The Filey Flither girls

A few years ago Yorkshire TV released a program made by a husband and wife Glen Crawford and Ann Morell-Crawford. This documentary presented an evocative and haunting insight into the lives of the Filey flither girls. These were the wives of the fishermen.

Even up to modern times the life of a Filey fisher woman was hard. The majority of Filey boats were cobles and they long lined rather than trawled. It was much harder work. They had to gather bait and prepare it. The women and girls had to skein the mussels. The living mussel is taken out of its shell - prised open then scooped out. Its tedious work and women often got up in the very early hours. Filey men recognised the need to marry early if they were to progress as a fisherman on their own. Of course, they needed to marry women capable of work - "a woman who didn't want to work wasn't worth having!"

The Yorkshire TV program concentrated on one particular aspect of the Filey fisherwomen lives - the flither gathering. Women and girls used to go out gathering bait. The paths along the coast were made by women as they gathered bait.

The documentary explores the hardship of the women. If they could not get bait in Filey Bay they went to Gristhorpe. If they could not get bait there they went to Flamborough. The women had to get bait! They would trek up to Cloughton, north of Scarborough. They went further afield if it was needed. They went to Robin Hoods Bay or Whitby!

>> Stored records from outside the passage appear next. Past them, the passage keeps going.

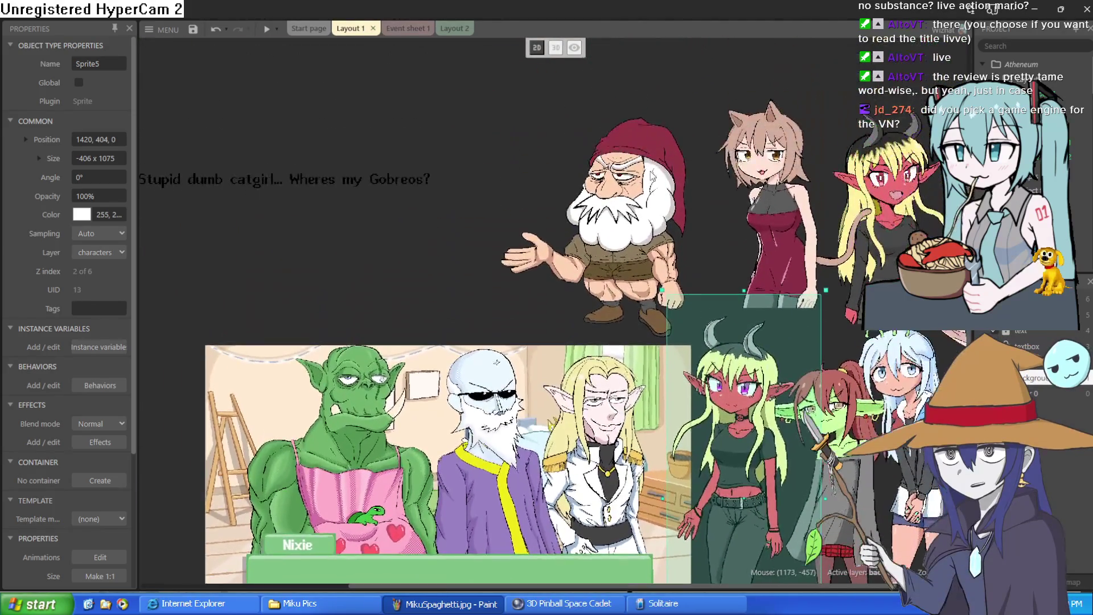
left_click(616, 248)
mouse_move(617, 248)
left_mouse_down()
mouse_move(641, 196)
mouse_move(669, 224)
mouse_move(691, 222)
mouse_move(667, 223)
left_mouse_up()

On occasions these were truly epic journeys. Few who have watched the program could forget the accounts. One winter they could not get bait in Filey or Flamborough and had to WALK all the way to Whitby. Few had shoes and they had to venture through snow drifts on the Yorkshire moors. They then had to wade along the rocky coastline in cold sea water. The work was hard even on a summers day but to have to do this in winter seems almost unbearable.

The documentary uses the diaries of Arthur Munby - a social commentator in Victorian times. How accurate exactly was this? Some have said that these accounts must have been exxagerated because no person could have endured such hardships. To have walked up to Whitby in the snow and then walked back! In the meantime to have hauled up their skirts and waded into freezing seas.

Certainly things got much easier for the Filey Fisherwomen. In the later part of the 19th Century they travelled by train rather than walked up the coast. There was a special bait gatherers rate on the train.

During hard times any victorian could apply to the Workhouse for relief. But this was something any self respecting person would never do unless they had to. It was such a humiliating experience. Put simply - for some the Victorian Workhouse was NOT an option! It was a fate worse than death.

The program concentrates on the haunted looks on the womens faces. There must have been some good aspects. One account by Mackenzie E. C. Walcott in 1862 of Filey herring girls (admittedly these were herring girls rather than flither girls - but their life was not easy). The work of the herring girls was described in the following way - "the fish are thrown into a long flat tub which is dry, and then quickly spitted by the nimble fingers of the girls, who relieve the monotony of their task by a vivacious and almost unbroken conversation, often interrupted by peals of hearty laughter".